Он любил липы, и липы любили его. Одряхлевшего Бурхардта он увидел только утром.
В тайну отца он так и не проник, зато у него образовалась своя.
* * *
Вот это вспоминал, одновременно рассказывая, Георг, добросовестно стараясь ответить на дежурный вопрос Жанны: что значит быть виноделом? В этой беседе то ли мысль рождала слово, то ли наоборот, и попутно он усомнился в общепринятой теории, что мысль производится исключительно словом и способна обретать бытие только его посредством…
В подвалы отправились все, кроме Гали, которая избегала их из-за своего ревматизма. Попросив разрешения посмотреть журналы, она устроилась в кресле у окна, выходящего в сад, мерцавший солнечными бликами начавшего уставать солнца, и, не спеша изучая их, стала ждать возвращения остальных.
Их было два.
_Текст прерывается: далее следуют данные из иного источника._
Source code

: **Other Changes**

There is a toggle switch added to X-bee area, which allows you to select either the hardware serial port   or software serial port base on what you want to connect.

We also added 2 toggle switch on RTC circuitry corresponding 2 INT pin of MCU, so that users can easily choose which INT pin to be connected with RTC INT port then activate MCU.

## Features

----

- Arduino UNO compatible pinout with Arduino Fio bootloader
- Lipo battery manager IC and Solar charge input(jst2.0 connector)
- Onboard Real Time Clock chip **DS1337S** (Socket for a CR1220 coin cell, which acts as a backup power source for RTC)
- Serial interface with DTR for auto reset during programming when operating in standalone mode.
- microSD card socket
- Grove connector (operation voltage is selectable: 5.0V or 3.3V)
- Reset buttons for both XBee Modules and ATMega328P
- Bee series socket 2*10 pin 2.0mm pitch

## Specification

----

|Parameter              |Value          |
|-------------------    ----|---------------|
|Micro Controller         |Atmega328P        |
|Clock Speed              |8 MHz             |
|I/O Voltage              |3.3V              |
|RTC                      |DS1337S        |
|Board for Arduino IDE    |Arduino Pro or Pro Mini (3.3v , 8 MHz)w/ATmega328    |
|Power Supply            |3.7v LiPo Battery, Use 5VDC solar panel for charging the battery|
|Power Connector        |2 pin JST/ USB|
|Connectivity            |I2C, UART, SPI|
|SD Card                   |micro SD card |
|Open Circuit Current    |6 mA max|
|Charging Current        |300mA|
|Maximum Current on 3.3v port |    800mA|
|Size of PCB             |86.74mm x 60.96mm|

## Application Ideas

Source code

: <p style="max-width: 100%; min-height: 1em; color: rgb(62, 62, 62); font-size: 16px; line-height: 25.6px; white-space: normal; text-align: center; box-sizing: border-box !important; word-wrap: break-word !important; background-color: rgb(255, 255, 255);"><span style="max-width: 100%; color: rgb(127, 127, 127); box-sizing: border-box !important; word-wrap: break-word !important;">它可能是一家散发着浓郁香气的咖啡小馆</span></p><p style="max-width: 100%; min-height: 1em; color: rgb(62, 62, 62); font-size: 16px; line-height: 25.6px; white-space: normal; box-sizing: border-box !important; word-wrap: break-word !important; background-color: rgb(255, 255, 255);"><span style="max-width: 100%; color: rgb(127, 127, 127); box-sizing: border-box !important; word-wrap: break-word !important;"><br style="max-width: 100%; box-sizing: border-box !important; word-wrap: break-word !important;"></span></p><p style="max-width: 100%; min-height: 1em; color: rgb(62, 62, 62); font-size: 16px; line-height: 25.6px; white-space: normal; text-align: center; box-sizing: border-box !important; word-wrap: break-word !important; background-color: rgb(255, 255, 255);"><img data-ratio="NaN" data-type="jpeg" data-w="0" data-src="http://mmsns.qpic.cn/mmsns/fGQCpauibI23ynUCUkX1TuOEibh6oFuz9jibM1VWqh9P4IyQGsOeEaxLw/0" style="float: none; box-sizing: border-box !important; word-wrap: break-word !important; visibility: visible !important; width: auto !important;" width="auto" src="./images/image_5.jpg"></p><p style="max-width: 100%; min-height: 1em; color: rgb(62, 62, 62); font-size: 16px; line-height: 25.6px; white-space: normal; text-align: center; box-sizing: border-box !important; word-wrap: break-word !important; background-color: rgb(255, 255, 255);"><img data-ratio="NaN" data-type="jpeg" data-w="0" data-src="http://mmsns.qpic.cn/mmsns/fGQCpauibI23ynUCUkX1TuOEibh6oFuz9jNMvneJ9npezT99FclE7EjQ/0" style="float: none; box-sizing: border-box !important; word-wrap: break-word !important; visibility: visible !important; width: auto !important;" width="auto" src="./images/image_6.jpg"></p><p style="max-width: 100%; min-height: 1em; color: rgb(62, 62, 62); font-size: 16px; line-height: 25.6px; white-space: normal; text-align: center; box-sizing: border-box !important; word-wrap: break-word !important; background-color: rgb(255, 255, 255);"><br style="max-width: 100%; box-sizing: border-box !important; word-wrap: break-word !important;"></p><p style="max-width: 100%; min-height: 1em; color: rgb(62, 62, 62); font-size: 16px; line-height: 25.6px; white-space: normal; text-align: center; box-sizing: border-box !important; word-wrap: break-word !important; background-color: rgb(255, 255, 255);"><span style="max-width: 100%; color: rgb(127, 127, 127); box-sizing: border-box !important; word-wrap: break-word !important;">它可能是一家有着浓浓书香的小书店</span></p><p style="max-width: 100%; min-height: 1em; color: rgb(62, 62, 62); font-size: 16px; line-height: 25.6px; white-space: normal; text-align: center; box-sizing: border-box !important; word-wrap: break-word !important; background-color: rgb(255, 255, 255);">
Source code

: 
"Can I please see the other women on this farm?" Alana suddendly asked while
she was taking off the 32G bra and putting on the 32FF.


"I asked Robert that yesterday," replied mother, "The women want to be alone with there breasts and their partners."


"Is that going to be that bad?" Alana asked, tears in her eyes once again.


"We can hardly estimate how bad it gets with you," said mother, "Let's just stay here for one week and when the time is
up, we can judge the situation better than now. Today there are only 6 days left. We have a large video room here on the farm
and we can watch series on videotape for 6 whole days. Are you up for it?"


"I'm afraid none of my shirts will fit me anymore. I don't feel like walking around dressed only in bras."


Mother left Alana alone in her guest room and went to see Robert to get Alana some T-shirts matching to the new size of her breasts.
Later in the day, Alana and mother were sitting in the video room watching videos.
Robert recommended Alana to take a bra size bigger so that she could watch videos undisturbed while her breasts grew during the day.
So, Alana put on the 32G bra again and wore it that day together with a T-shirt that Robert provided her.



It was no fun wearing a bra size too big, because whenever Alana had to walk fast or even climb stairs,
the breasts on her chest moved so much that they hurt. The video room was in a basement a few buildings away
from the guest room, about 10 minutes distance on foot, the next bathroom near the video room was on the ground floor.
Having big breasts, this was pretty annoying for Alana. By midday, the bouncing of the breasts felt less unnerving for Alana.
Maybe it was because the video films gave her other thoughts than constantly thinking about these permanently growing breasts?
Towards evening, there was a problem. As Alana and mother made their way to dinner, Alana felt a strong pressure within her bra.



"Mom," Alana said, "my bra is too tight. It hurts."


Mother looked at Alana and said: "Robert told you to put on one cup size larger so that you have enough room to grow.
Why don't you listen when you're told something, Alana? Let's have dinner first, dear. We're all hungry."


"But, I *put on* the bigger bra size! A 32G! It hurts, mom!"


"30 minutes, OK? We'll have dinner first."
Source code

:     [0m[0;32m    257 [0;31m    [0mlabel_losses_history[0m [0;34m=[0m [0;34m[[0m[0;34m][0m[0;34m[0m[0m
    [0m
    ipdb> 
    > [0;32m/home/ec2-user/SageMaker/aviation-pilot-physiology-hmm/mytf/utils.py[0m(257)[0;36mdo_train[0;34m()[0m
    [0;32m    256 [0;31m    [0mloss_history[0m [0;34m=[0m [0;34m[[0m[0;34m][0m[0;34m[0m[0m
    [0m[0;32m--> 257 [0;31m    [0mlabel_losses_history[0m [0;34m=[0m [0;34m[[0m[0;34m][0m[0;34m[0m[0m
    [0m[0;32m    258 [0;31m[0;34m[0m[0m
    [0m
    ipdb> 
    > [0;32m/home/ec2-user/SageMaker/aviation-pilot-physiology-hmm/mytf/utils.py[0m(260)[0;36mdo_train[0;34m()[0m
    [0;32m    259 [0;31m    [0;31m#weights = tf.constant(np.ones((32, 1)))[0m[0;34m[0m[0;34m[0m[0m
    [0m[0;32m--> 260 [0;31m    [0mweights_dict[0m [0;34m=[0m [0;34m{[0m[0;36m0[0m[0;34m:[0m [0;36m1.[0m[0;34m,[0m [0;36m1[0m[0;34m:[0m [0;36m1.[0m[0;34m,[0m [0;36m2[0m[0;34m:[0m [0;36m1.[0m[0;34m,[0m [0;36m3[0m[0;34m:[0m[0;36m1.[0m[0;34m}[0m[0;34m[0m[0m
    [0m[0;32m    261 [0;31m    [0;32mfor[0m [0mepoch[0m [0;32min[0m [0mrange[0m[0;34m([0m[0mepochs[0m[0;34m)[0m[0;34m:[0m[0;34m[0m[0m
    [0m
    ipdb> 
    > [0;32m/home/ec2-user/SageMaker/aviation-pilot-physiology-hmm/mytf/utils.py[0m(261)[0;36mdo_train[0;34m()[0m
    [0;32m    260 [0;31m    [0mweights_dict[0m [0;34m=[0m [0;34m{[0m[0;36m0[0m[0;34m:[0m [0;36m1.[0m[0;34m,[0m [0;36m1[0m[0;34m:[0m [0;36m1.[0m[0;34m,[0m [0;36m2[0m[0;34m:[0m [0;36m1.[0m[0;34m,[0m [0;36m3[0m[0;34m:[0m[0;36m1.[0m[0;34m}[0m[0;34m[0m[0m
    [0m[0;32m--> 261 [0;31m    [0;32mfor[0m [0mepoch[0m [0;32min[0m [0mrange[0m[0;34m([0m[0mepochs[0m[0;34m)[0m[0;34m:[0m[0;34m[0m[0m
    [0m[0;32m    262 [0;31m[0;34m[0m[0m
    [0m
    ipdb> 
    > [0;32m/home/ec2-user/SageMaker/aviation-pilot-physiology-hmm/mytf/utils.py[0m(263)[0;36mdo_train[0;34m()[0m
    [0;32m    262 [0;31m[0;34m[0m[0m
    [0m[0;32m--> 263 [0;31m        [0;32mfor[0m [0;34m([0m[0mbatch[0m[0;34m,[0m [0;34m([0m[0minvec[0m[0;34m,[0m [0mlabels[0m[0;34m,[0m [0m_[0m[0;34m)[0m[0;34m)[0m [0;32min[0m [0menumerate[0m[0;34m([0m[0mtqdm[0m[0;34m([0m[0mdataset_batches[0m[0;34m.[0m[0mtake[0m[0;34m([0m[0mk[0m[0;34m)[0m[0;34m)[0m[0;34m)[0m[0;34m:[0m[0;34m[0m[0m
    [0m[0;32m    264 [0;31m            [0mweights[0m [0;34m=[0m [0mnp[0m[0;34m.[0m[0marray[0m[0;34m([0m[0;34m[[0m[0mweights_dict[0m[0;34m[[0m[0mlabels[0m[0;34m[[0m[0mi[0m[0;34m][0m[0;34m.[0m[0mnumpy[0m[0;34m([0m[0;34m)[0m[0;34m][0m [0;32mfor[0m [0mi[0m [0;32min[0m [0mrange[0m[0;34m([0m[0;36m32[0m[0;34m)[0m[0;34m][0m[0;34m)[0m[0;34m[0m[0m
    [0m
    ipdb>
Она просмотрела оглавления, и некоторые фамилии были ей даже смутно знакомы.
ПРАВО КАК «ВНЕШНЯЯ МОРАЛЬ»
Действительно, особенностью самых ранних ступеней общественного развития являлось то, что люди никогда не рассматривались как индивиды, но исключительно как члены особой группы. Понятие о добре и зле вырабатывалось, таким образом, не на основе того, что представляет собой добро и зло для отдельного человека, а на том, что составляет добро или зло для всего рода.
«Всякий, кто приносит жертвы богам помимо Господа, должен быть предан заклятью и уничтожен» (22:20). Древнееврейское заклятие "херем" подразумевало, что все предметы, животные и люди, преданные ему, как бы отделены от мира живых, переданы в собственность Богу и становятся неприкасаемыми – "Святыней Святынь". Вместе с человеком под заклятье попадает его семья, скот и имущество. Все, что находится под таким заклятьем, подлежит "священному уничтожению". В некоторых случаях заклятое имущество передается жрецам или в святилище (Лев 27:21), но преданные заклятью люди безоговорочно обречены на смерть (Лев 27:29). "Это, – совершенно верно определяет Иеринг, – та первоначальная односторонность правового чувства, повторяющаяся равным образом у индивидуумов и народов, при которой правовое чувство совпадает еще с чувством своего права, и неправда ощущается только по своим последствиям, а не оценивается со стороны своих причин".